WORK TO BE COMPLETED. Range to reproduce from the entries below: the line with "right shoulder: (7, 60)", the line with "right knee: (131, 108)", and every line in between. Give them exactly and give nothing else.

-------

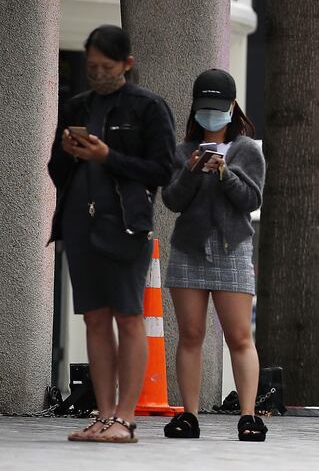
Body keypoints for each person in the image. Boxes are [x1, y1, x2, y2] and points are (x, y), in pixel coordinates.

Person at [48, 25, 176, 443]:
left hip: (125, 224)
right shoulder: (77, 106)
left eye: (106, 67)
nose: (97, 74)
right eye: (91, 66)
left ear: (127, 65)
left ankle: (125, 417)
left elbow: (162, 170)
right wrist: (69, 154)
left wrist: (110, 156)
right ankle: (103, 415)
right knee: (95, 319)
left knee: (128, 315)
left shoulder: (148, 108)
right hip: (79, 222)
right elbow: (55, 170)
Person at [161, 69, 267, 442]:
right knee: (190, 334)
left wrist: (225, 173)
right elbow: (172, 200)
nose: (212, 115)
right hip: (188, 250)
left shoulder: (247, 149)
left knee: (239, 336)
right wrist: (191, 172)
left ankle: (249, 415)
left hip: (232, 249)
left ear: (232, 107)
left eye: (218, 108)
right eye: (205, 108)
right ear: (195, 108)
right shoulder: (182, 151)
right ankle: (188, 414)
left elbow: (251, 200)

-------

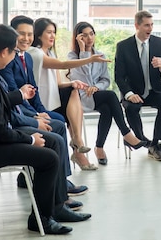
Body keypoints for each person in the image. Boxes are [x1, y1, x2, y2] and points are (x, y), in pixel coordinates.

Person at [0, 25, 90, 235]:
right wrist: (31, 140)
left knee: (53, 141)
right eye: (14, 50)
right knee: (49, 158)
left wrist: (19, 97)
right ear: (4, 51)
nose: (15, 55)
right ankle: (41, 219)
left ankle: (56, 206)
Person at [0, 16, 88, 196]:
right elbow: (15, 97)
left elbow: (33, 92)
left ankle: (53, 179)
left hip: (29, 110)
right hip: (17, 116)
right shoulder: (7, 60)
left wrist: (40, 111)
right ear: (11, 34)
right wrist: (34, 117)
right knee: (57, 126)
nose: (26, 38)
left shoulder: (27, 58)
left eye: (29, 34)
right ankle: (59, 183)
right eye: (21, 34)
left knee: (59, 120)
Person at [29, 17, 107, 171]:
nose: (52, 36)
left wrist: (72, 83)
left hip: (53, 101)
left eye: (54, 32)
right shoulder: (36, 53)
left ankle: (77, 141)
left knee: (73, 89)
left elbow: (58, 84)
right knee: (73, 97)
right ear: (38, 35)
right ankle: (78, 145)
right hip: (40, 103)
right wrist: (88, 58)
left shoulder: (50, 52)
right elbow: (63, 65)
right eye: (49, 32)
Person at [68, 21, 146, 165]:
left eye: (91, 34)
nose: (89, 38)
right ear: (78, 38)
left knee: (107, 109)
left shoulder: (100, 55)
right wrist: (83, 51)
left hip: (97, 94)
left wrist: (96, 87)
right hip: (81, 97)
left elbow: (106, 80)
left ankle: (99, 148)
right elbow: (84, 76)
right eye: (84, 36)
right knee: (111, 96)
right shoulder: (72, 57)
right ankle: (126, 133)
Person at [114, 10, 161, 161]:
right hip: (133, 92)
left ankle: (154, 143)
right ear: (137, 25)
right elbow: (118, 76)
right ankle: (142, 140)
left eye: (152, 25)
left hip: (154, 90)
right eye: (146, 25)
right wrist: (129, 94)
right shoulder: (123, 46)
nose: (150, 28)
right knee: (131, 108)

-------

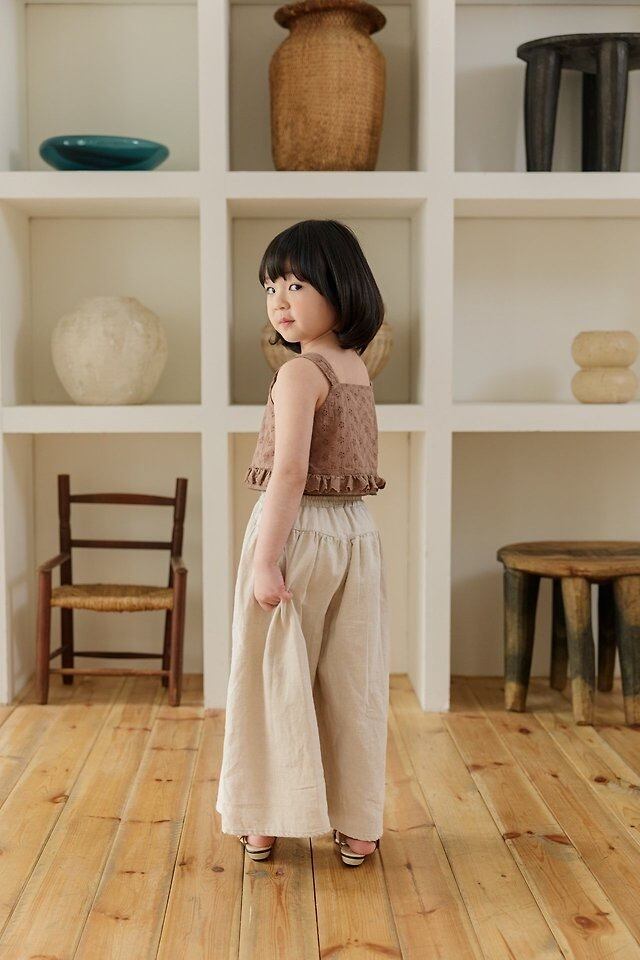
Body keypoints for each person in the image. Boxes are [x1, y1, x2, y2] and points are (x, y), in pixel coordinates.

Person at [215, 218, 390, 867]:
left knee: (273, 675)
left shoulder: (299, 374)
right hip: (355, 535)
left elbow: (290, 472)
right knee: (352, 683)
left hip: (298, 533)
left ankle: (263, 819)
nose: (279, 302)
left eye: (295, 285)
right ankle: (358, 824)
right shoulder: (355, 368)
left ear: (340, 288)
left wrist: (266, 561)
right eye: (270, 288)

-------

EXERCISE OUTPUT.
right shoulder: (7, 60)
left wrist: (40, 111)
right ear: (11, 34)
right wrist: (34, 117)
right knee: (57, 126)
nose: (26, 38)
left shoulder: (27, 58)
left eye: (29, 34)
right ankle: (59, 183)
right eye: (21, 34)
left knee: (59, 120)
Person at [29, 17, 107, 171]:
nose: (52, 36)
left wrist: (72, 83)
left hip: (53, 101)
left eye: (54, 32)
right shoulder: (36, 53)
left ankle: (77, 141)
left knee: (73, 89)
left elbow: (58, 84)
right knee: (73, 97)
right ear: (38, 35)
right ankle: (78, 145)
right hip: (40, 103)
right wrist: (88, 58)
left shoulder: (50, 52)
right elbow: (63, 65)
right eye: (49, 32)
Person at [68, 21, 146, 165]:
left eye: (91, 34)
nose: (89, 38)
right ear: (78, 38)
left knee: (107, 109)
left shoulder: (100, 55)
right wrist: (83, 51)
left hip: (97, 94)
left wrist: (96, 87)
right hip: (81, 97)
left elbow: (106, 80)
left ankle: (99, 148)
right elbow: (84, 76)
right eye: (84, 36)
right knee: (111, 96)
right shoulder: (72, 57)
right ankle: (126, 133)
Person at [114, 10, 161, 161]:
right hip: (133, 92)
left ankle: (154, 143)
right ear: (137, 25)
right elbow: (118, 76)
right ankle: (142, 140)
left eye: (152, 25)
left hip: (154, 90)
right eye: (146, 25)
right wrist: (129, 94)
right shoulder: (123, 46)
nose: (150, 28)
right knee: (131, 108)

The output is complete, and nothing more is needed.